Bill Gross
Risk, Uncertainty, and the Real Economy
Submitted by: Tony Wikrent on Mon, 02/11/2008 - 21:07
Last week, the financial news was full of stories on credit default swaps, which appear to be the next shoe ready to drop in the financial crises millipede that has engulfed the globe since the IKB Deutsche Industriebank of Germany announced on July 30, 2007 that it was marking down the value of some of its financial derivatives based on U.S. sub-prime mortgages. From the comments posted in various blog discussions, of credit default swaps, it is very clear that most people are very, very confused. More troubling, most people are unable – or unwilling – to recognize that the world as they know it now crashing down about their ears.

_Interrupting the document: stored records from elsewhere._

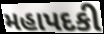
મહાપદકી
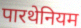
पारथेनियम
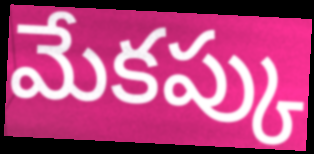
మేకప్కు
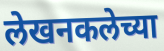
लेखनकलेच्या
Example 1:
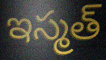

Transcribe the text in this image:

ఇస్మత్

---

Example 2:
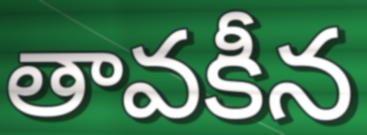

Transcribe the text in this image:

తావకీన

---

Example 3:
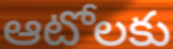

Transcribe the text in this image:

ఆటోలకు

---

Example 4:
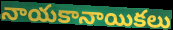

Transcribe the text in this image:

నాయకానాయికలు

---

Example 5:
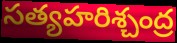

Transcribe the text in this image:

సత్యహరిశ్చంద్ర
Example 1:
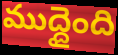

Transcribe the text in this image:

ముద్దైంది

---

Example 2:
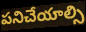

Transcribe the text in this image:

పనిచేయాల్సి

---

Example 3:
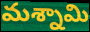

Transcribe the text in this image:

మశ్నామి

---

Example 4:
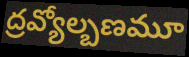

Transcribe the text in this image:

ద్రవ్యోల్బణమూ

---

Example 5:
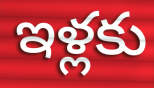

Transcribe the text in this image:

ఇళ్లకు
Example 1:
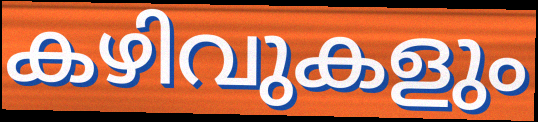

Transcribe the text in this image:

കഴിവുകളും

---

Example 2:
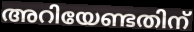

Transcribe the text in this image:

അറിയേണ്ടതിന്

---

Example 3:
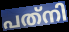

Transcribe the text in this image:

പത്‌നി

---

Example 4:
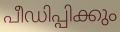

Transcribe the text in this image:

പീഡിപ്പിക്കും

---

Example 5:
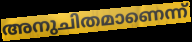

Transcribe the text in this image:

അനുചിതമാണെന്ന്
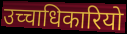
उच्चाधिकारियो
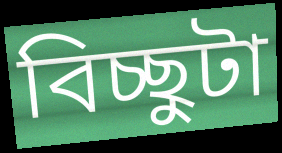
বিচ্ছুটা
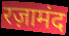
रज़ामंद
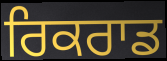
ਰਿਕਰਾਡ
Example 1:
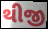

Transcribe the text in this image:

થીજી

Very basically, what is happening is that the financial and banking system has found that what it thought was measurable risk is instead unmeasurable uncertainty. And what the system cannot measure, it is unwilling to deal with. This uncertainty has now extended to the financial health of the very banks, hedge funds, and other financial agents themselves. Nobody knows how healthy or unhealthy anybody else is. Therefore, the banks and other agents in the financial and banking system have become unwilling to lend to one another. Goldman Sachs has estimated that these crises have contracted credit in the U.S. by $2 trillion (with a t, not a b). The U.S. economy is now about $15 trillion, as measured by gross domestic product--you can do the math for yourself, to see what a massive impact this is going to have on the real economy.